Checking with your ophthalmologist, whether your right eye can be remedied or not, if yes, there should be no problem, at least in China.

Are you in Dubai? Deanne, can you help to check about amblyopia there?


----------



## Deanne Z (Jan 9, 2010)

45moon said:


> Checking with your ophthalmologist, whether your right eye can be remedied or not, if yes, there should be no problem, at least in China.
> 
> Are you in Dubai? Deanne, can you help to check about amblyopia there?

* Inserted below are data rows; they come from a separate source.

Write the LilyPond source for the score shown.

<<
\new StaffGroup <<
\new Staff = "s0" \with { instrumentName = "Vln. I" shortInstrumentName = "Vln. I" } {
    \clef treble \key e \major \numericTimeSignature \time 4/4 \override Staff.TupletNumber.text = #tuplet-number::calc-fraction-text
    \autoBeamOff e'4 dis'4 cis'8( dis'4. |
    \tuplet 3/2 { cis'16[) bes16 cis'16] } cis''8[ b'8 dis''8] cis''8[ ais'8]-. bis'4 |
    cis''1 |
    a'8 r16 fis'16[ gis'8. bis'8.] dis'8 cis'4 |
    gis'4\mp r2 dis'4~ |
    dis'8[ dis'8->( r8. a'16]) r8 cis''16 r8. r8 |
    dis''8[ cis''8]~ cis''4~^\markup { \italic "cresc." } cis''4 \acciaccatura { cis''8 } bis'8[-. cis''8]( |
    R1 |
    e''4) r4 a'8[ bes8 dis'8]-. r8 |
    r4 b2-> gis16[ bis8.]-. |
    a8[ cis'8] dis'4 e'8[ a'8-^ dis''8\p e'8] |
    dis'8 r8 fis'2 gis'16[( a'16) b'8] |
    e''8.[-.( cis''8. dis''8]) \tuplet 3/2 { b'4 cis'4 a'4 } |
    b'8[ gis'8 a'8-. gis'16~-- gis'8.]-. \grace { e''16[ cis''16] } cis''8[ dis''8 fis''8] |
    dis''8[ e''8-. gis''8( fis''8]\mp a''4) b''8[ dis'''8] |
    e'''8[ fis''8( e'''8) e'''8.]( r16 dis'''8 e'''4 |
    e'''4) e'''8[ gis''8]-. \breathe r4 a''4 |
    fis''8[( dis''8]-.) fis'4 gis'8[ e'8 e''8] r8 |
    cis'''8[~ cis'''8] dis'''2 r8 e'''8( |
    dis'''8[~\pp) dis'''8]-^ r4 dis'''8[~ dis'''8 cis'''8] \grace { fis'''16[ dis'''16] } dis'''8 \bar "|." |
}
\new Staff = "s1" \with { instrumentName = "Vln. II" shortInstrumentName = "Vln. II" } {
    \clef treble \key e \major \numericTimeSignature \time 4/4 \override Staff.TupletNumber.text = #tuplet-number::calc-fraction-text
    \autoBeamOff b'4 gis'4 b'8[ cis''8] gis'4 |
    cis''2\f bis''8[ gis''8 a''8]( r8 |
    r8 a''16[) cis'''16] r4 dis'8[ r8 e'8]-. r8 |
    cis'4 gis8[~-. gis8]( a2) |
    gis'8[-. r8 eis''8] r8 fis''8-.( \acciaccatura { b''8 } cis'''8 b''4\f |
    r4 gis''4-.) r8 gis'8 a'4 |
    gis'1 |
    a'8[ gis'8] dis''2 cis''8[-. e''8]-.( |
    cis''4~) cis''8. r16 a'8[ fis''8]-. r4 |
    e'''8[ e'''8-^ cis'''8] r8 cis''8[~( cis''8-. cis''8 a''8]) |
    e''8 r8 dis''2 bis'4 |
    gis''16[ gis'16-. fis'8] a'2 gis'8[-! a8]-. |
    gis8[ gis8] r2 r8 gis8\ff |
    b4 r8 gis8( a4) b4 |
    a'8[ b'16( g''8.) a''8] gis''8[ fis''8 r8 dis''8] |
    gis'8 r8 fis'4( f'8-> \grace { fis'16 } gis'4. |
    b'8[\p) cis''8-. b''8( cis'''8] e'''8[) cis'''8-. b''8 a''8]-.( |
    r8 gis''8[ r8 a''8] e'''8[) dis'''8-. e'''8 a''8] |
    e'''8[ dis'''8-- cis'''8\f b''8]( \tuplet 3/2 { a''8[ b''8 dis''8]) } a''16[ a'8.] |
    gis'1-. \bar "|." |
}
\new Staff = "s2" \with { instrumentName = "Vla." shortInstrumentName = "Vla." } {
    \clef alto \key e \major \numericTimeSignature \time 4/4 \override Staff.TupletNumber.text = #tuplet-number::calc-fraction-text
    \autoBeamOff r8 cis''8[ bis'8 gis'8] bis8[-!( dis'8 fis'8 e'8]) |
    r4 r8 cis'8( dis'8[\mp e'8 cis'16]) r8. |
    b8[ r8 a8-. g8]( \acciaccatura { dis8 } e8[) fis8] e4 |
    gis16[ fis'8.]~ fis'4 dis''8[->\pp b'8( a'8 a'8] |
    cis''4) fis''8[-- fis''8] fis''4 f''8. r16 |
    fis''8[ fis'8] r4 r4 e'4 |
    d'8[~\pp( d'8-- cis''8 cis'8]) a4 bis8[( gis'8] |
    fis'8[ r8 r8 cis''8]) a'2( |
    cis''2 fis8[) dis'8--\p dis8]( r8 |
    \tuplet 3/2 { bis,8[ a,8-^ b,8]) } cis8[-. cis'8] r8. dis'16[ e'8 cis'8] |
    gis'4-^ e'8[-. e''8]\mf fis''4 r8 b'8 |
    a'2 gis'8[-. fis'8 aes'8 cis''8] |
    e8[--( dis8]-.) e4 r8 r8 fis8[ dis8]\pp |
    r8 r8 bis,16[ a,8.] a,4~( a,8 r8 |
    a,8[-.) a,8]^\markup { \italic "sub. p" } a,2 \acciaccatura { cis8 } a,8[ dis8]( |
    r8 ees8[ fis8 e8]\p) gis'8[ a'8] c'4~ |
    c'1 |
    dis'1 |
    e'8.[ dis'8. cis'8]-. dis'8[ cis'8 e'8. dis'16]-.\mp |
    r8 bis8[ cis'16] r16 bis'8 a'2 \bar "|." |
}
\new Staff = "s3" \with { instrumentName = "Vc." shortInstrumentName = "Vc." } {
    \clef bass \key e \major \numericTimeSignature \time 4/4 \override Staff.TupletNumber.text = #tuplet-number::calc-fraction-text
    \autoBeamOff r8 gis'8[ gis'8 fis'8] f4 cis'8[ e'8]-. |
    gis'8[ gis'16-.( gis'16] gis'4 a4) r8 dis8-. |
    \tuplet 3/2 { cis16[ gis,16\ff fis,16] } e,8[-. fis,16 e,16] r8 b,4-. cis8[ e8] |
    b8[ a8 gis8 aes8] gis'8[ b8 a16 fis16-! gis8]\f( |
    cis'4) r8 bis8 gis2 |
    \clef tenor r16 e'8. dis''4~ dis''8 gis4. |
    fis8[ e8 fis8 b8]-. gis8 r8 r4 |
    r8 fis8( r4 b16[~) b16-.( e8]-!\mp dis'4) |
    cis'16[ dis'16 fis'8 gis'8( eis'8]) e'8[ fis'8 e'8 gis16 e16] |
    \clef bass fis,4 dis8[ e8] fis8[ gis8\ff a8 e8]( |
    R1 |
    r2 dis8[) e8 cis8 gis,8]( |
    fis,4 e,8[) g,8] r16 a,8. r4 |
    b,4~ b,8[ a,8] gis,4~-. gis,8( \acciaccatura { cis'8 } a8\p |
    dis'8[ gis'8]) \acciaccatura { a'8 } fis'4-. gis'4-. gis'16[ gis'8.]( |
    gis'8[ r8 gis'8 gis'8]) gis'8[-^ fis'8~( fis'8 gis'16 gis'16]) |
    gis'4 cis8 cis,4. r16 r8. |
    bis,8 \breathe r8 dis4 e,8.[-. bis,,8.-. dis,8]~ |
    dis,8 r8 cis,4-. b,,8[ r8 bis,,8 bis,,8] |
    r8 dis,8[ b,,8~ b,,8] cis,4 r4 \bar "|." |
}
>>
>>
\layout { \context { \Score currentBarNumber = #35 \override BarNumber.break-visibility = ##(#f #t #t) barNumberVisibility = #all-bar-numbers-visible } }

Well, I'll try...:confused2:


----------



## ravikumar (Jan 1, 2011)

45moon said:


> Yesterday I had a eye test in Shanghai to apply for a drving license, unfortunately my left eye was found that it is amblyopia, about 0.4 ( or 4.6 in another unit system), no problem for color distinguishing, but sight is vague even with any kind of glasses. My right eye is perfect, about 1.2( or 5.1), during my daily life, I have no problem on my sight. But I was rejected because of only one eye.
> 
> Can anyone tell me can I apply for a driving license in Dubai?


contact BELHASA DRIVING CENTRE 055 4972877, DUBAI


----------



## NAUAE (Jun 4, 2010)

The eye tests conducted in the driving school are not that tough. Use contacts and if that doesn't help, memorize the chart  You will see a mass of students going in and out of the eye test room in a big place like Belhasa so you can roam around to do this without any issue.


----------



## Jynxgirl (Nov 27, 2009)

Lovely advice!


----------



## Maz25 (Jul 6, 2008)

45moon said:


> Checking with your ophthalmologist, whether your right eye can be remedied or not, if yes, there should be no problem, at least in China.
> 
> Are you in Dubai? Deanne, can you help to check about amblyopia there?


My advice would be to enquire about your eye condition and whether you will be able to legally obtain a driving license once you arrive.

I would not advocate trying to get a license by hook or by crook if your eyesight does not meet the legal requirements here for the following reasons:
1. The driving is absolutely manic here and standards are generally poor. Even for a person who has perfect eyesight, driving is seen as a last resort to getting around and the mere thought of joining the mad race on the road is enough to give most of us a panic attack.

2. If your eyesight does not meet the minimum requirement, you will be a danger to both yourself and other road users.

Public transport has come a long way over the last few years and it is now a lot easier to get around, be it by taxi, metro, bus or even by hiring your own driver or getting lifts from friends and colleagues. Hence, even you are not able to drive, you will still be able to get around with relative ease. I did not drive for over a year when I arrived here and had no problems getting around (there was no metro then!) and even now I only drive because I have to.


----------